[Page-level text extractions]
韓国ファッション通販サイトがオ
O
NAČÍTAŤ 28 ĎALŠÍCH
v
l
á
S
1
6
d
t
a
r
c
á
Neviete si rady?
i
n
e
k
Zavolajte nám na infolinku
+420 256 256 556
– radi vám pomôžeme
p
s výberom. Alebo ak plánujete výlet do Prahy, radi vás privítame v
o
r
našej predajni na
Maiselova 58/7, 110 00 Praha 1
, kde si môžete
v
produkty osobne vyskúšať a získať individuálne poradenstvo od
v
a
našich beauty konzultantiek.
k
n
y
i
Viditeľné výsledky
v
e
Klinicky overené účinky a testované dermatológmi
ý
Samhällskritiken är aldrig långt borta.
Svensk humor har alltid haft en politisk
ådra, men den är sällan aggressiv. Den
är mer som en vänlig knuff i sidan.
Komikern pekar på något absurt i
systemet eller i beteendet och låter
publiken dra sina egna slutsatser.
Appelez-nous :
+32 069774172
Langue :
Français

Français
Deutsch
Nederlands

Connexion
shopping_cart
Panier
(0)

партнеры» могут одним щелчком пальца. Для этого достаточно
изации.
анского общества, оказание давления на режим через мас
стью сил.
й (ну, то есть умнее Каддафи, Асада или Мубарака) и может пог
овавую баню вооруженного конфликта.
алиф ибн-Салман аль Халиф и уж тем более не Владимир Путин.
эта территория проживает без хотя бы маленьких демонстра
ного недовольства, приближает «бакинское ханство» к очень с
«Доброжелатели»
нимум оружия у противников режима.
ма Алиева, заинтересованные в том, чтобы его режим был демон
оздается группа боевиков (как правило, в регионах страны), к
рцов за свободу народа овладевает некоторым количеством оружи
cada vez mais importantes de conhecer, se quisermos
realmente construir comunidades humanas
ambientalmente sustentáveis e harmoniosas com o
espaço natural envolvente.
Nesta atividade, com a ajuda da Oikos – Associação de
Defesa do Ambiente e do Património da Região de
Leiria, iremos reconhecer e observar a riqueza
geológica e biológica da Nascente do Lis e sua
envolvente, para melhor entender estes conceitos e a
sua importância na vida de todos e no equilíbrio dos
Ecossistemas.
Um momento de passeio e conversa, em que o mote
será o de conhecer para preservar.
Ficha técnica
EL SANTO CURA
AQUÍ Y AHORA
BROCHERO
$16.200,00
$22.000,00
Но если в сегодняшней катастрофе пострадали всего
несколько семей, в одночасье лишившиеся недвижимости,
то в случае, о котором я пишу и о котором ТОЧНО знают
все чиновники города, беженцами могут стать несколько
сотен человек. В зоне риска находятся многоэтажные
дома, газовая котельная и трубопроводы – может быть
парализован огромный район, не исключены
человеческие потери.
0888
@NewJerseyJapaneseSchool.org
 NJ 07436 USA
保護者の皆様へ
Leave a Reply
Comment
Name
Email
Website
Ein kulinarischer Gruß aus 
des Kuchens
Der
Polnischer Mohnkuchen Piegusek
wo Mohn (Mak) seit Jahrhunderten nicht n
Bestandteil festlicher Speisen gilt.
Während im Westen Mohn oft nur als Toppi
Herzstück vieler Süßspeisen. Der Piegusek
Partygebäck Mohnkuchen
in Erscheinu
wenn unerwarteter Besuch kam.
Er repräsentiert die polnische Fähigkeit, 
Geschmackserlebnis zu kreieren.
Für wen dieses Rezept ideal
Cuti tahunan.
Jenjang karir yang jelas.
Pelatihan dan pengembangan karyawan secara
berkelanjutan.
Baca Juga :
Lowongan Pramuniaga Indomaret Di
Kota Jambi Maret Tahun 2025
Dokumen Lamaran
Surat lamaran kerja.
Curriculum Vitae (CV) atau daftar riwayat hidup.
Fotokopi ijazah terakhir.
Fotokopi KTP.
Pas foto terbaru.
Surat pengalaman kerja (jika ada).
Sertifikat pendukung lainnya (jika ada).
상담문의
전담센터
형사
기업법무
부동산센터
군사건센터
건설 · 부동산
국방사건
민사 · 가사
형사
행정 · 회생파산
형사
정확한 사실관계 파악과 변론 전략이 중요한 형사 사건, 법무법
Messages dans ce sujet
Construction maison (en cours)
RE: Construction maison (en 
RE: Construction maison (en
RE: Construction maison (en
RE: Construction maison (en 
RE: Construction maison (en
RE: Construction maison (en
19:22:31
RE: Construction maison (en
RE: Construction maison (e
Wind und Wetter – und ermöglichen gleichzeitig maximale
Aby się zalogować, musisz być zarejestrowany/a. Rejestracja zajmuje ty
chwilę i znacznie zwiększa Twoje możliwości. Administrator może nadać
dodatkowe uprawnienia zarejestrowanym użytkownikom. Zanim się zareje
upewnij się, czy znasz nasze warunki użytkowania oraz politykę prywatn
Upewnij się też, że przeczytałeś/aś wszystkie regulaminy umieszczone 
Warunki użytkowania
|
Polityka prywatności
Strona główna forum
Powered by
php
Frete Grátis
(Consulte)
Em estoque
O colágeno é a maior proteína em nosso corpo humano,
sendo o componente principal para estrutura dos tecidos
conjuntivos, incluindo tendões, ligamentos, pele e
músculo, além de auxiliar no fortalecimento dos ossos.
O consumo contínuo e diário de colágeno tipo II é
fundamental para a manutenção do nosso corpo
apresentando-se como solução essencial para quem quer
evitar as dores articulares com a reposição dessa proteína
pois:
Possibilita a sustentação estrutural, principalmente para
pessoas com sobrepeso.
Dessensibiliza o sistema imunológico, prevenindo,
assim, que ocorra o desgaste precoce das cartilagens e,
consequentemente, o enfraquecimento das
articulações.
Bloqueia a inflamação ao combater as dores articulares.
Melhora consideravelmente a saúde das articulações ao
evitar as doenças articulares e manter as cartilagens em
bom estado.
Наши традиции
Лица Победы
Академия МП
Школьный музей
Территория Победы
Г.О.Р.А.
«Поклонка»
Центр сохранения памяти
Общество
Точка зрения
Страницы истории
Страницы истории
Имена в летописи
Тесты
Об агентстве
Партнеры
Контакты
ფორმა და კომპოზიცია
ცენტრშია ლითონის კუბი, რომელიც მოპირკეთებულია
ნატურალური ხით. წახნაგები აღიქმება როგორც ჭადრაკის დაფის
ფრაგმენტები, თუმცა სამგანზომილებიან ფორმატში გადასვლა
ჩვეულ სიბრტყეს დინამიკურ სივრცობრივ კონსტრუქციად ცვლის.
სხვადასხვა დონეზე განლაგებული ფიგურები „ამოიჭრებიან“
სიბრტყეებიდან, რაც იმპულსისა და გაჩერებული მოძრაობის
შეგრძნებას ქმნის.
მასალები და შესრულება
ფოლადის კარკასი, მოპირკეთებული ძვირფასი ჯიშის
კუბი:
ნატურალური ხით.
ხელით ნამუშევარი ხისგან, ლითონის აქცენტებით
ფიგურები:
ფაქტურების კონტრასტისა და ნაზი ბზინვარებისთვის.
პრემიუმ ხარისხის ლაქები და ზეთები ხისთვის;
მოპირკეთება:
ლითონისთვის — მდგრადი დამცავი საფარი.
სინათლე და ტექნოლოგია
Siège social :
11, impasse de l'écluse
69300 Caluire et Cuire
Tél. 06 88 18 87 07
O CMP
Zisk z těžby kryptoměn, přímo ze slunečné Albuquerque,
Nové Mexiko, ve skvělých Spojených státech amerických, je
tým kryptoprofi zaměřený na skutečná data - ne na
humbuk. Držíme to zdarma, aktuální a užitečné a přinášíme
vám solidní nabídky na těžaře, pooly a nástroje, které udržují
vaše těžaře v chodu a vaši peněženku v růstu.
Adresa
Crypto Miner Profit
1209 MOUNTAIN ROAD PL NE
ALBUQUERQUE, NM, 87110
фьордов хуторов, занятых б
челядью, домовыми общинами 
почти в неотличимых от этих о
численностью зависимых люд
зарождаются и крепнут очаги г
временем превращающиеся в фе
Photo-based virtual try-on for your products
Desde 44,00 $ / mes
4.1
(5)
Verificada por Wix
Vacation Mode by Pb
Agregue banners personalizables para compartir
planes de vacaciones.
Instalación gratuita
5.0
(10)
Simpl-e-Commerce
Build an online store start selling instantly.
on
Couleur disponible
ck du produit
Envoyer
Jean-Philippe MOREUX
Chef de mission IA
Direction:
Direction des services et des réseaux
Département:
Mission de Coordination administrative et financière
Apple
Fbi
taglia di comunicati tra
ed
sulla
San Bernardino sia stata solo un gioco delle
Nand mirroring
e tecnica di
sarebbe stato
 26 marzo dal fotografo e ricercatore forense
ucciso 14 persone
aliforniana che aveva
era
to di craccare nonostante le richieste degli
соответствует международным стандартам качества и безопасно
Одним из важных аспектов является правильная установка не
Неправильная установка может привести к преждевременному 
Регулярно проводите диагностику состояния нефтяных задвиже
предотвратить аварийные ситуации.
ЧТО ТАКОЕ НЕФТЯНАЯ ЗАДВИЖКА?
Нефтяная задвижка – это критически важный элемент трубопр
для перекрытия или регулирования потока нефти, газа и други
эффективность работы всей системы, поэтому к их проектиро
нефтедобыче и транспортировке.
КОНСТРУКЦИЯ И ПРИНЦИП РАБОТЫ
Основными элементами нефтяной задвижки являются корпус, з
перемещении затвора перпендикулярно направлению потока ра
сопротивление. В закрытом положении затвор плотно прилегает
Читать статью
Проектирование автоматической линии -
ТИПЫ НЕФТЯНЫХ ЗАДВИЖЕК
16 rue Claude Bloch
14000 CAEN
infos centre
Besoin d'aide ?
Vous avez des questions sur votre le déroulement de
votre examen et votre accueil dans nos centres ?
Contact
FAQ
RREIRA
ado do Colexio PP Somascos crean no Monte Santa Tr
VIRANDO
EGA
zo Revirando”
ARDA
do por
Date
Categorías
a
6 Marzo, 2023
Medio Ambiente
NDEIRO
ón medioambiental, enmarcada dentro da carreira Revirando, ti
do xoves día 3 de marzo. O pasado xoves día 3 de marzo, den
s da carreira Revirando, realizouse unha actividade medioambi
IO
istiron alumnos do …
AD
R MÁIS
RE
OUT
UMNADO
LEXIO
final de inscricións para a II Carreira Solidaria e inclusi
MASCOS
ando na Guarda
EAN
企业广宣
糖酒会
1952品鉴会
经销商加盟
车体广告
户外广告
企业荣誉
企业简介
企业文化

◆ **TO-DO ITEM**
Can you print the stretch of the listing from its first line through the line containing "Ecossistemas.", both included, reproducing every line character for character?

◆ **PROBLEM SOLUTION**
韓国ファッション通販サイトがオ
O
NAČÍTAŤ 28 ĎALŠÍCH
v
l
á
S
1
6
d
t
a
r
c
á
Neviete si rady?
i
n
e
k
Zavolajte nám na infolinku
+420 256 256 556
– radi vám pomôžeme
p
s výberom. Alebo ak plánujete výlet do Prahy, radi vás privítame v
o
r
našej predajni na
Maiselova 58/7, 110 00 Praha 1
, kde si môžete
v
produkty osobne vyskúšať a získať individuálne poradenstvo od
v
a
našich beauty konzultantiek.
k
n
y
i
Viditeľné výsledky
v
e
Klinicky overené účinky a testované dermatológmi
ý
Samhällskritiken är aldrig långt borta.
Svensk humor har alltid haft en politisk
ådra, men den är sällan aggressiv. Den
är mer som en vänlig knuff i sidan.
Komikern pekar på något absurt i
systemet eller i beteendet och låter
publiken dra sina egna slutsatser.
Appelez-nous :
+32 069774172
Langue :
Français

Français
Deutsch
Nederlands

Connexion
shopping_cart
Panier
(0)

партнеры» могут одним щелчком пальца. Для этого достаточно
изации.
анского общества, оказание давления на режим через мас
стью сил.
й (ну, то есть умнее Каддафи, Асада или Мубарака) и может пог
овавую баню вооруженного конфликта.
алиф ибн-Салман аль Халиф и уж тем более не Владимир Путин.
эта территория проживает без хотя бы маленьких демонстра
ного недовольства, приближает «бакинское ханство» к очень с
«Доброжелатели»
нимум оружия у противников режима.
ма Алиева, заинтересованные в том, чтобы его режим был демон
оздается группа боевиков (как правило, в регионах страны), к
рцов за свободу народа овладевает некоторым количеством оружи
cada vez mais importantes de conhecer, se quisermos
realmente construir comunidades humanas
ambientalmente sustentáveis e harmoniosas com o
espaço natural envolvente.
Nesta atividade, com a ajuda da Oikos – Associação de
Defesa do Ambiente e do Património da Região de
Leiria, iremos reconhecer e observar a riqueza
geológica e biológica da Nascente do Lis e sua
envolvente, para melhor entender estes conceitos e a
sua importância na vida de todos e no equilíbrio dos
Ecossistemas.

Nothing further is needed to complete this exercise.